There's no denying that the 2012 BMW M5 probably deserves a higher spot on our Frankfurt Auto Show Top 10 list, but here it is anyway. Maybe it's that we all knew several months ago that it would have a 4.4-liter twin-turbo V8 and make 562-hp that made its "official" reveal less captivating than it otherwise could have been. Still, don't let the 10th place spot make you believe we think any less of what is likely to be crowned as the world's highest performance sedan. After all, the M5 delivers the sort of performance you only expect to see in a concept car. But this is one very real machine.
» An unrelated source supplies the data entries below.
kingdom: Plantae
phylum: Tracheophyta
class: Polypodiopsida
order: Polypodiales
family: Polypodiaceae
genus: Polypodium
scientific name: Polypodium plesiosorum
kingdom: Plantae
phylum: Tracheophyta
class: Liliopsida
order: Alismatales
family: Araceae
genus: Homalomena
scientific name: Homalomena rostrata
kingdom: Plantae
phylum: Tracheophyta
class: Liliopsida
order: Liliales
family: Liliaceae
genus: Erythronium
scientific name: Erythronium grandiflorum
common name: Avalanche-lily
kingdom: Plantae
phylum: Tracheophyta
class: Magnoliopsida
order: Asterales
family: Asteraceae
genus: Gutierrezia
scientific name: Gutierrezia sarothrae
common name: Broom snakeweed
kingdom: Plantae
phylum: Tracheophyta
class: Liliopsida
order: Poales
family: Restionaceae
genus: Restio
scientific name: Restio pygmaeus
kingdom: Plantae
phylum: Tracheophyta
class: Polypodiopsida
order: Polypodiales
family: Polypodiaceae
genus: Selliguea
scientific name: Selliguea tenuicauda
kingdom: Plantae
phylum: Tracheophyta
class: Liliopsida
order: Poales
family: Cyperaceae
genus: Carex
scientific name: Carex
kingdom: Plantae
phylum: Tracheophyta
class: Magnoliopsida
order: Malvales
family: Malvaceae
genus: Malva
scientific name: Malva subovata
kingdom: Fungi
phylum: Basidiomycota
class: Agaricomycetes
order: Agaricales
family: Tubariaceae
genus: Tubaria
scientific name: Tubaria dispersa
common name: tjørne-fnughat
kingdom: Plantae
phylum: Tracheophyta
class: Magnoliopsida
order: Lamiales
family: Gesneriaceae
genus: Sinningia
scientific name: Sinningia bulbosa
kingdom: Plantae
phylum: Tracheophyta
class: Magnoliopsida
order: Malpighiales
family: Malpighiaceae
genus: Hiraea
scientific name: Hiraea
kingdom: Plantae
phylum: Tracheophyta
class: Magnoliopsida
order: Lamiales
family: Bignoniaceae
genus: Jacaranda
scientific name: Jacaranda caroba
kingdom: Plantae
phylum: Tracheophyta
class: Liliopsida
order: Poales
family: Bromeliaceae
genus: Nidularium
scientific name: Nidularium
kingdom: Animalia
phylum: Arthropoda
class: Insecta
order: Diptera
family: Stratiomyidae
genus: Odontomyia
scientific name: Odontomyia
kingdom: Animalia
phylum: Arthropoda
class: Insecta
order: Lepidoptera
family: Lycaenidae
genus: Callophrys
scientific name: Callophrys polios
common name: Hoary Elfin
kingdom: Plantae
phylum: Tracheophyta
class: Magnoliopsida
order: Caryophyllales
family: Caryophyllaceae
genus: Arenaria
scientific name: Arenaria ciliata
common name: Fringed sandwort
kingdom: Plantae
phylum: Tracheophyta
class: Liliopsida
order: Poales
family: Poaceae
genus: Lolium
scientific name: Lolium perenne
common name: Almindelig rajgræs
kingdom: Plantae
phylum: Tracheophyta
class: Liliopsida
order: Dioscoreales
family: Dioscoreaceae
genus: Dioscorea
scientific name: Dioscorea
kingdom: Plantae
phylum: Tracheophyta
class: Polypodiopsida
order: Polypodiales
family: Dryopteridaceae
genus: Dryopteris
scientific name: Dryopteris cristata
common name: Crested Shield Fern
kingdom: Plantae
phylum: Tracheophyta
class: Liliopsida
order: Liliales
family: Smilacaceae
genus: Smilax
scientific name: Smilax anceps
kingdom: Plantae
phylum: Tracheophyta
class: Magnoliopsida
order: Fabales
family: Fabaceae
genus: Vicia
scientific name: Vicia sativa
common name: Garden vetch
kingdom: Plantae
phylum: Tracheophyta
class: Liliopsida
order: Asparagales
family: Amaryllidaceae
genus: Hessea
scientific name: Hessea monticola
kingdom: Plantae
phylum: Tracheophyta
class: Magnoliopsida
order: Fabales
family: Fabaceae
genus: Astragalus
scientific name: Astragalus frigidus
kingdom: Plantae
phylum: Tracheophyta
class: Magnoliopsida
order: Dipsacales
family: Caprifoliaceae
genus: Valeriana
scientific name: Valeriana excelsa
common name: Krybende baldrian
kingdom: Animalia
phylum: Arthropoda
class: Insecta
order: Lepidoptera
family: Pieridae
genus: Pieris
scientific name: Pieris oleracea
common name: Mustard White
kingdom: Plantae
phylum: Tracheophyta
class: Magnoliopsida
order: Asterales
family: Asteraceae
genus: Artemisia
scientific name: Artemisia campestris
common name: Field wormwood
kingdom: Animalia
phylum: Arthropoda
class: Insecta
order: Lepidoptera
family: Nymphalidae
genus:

See the rest of the top 10 car after the jump: 

More: *Top 10 Cars of the Frankfurt Auto Show* on AutoGuide.com


----------



## jetstang (Nov 5, 2008)

I like the Ford evo, 9 on the list. But I think you are on the wrong forum for BMW fanboys.. A Kia made the list, sad.. Interesting.


----------



## Poncho Dan (Jun 30, 2009)

The Kia and the Jag were the only cars worth looking at.


----------



## trip65 (Oct 11, 2011)

BMWs are not all they're made up to be . they may look nice & perform good but they are built like crap , none of the parts last long like ball joints, rotors, control arms & even the light bulbs burn out after a year. they are way over priced. & they have sound deadner to make the car seem like a real solid car.the steal is weak , i've seen 1st hand the rear carrier ripped out of the body on more than 3 different models. i drove an m-5 , turn the traction control off & you cant control the car on a take off,its all over the road. a real krapper!


----------